# Task item
Reformat every line of text in the data below as a Markdown table with two columns, Row and Line, numbering the rows in order and skipping blank lines. Leave any images out of your answer.

# Supplied records
▼

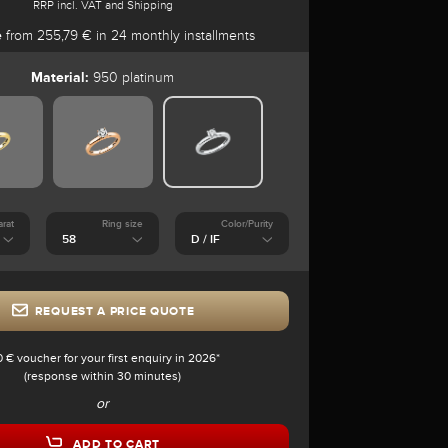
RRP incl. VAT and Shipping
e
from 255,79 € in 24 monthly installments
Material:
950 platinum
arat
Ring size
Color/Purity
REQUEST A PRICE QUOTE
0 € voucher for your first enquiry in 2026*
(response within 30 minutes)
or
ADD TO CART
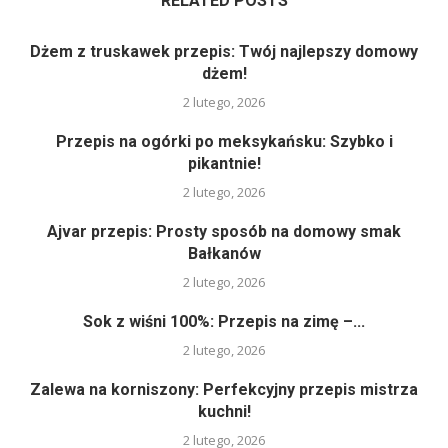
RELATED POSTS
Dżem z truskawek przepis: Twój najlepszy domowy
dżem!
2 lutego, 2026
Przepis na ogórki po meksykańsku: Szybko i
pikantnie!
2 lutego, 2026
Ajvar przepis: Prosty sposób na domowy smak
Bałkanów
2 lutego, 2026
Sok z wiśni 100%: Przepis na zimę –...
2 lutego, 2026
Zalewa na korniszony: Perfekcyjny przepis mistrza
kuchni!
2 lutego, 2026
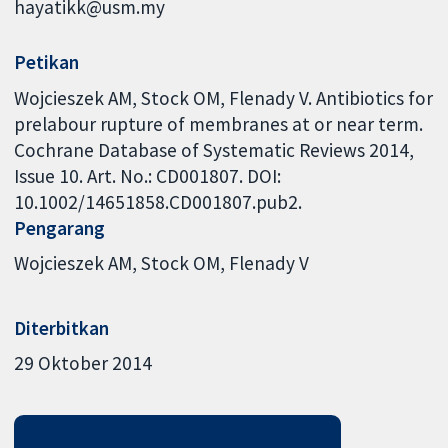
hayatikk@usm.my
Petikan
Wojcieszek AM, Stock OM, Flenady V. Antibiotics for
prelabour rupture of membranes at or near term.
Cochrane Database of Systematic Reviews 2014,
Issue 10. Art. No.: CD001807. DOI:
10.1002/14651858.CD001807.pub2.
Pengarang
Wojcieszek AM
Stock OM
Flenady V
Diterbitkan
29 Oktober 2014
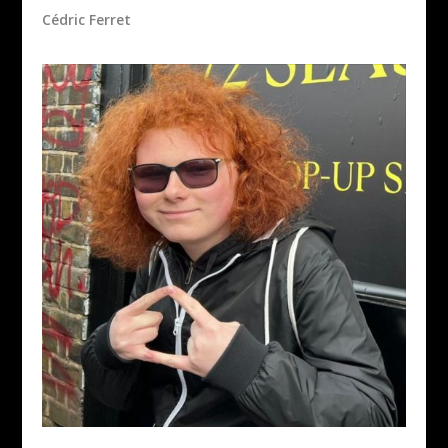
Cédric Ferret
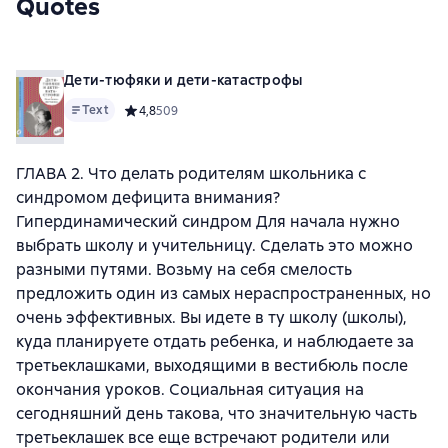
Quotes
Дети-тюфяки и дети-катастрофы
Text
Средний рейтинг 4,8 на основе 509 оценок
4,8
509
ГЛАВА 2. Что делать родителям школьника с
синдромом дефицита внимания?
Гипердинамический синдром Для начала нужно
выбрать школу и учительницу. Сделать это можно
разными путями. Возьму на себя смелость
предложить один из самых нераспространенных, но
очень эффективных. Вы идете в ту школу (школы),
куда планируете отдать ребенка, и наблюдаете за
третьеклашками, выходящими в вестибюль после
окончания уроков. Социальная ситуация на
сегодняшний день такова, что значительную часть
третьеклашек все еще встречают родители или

▲

# Task solution
| Row | Line |
|---|---|
| 1 | RRP incl. VAT and Shipping |
| 2 | e |
| 3 | from 255,79 € in 24 monthly installments |
| 4 | Material: |
| 5 | 950 platinum |
| 6 | arat |
| 7 | Ring size |
| 8 | Color/Purity |
| 9 | REQUEST A PRICE QUOTE |
| 10 | 0 € voucher for your first enquiry in 2026* |
| 11 | (response within 30 minutes) |
| 12 | or |
| 13 | ADD TO CART |
| 14 | RELATED POSTS |
| 15 | Dżem z truskawek przepis: Twój najlepszy domowy |
| 16 | dżem! |
| 17 | 2 lutego, 2026 |
| 18 | Przepis na ogórki po meksykańsku: Szybko i |
| 19 | pikantnie! |
| 20 | 2 lutego, 2026 |
| 21 | Ajvar przepis: Prosty sposób na domowy smak |
| 22 | Bałkanów |
| 23 | 2 lutego, 2026 |
| 24 | Sok z wiśni 100%: Przepis na zimę –... |
| 25 | 2 lutego, 2026 |
| 26 | Zalewa na korniszony: Perfekcyjny przepis mistrza |
| 27 | kuchni! |
| 28 | 2 lutego, 2026 |
| 29 | hayatikk@usm.my |
| 30 | Petikan |
| 31 | Wojcieszek AM, Stock OM, Flenady V. Antibiotics for |
| 32 | prelabour rupture of membranes at or near term. |
| 33 | Cochrane Database of Systematic Reviews 2014, |
| 34 | Issue 10. Art. No.: CD001807. DOI: |
| 35 | 10.1002/14651858.CD001807.pub2. |
| 36 | Pengarang |
| 37 | Wojcieszek AM |
| 38 | Stock OM |
| 39 | Flenady V |
| 40 | Diterbitkan |
| 41 | 29 Oktober 2014 |
| 42 | Cédric Ferret |
| 43 | Quotes |
| 44 | Дети-тюфяки и дети-катастрофы |
| 45 | Text |
| 46 | Средний рейтинг 4,8 на основе 509 оценок |
| 47 | 4,8 |
| 48 | 509 |
| 49 | ГЛАВА 2. Что делать родителям школьника с |
| 50 | синдромом дефицита внимания? |
| 51 | Гипердинамический синдром Для начала нужно |
| 52 | выбрать школу и учительницу. Сделать это можно |
| 53 | разными путями. Возьму на себя смелость |
| 54 | предложить один из самых нераспространенных, но |
| 55 | очень эффективных. Вы идете в ту школу (школы), |
| 56 | куда планируете отдать ребенка, и наблюдаете за |
| 57 | третьеклашками, выходящими в вестибюль после |
| 58 | окончания уроков. Социальная ситуация на |
| 59 | сегодняшний день такова, что значительную часть |
| 60 | третьеклашек все еще встречают родители или |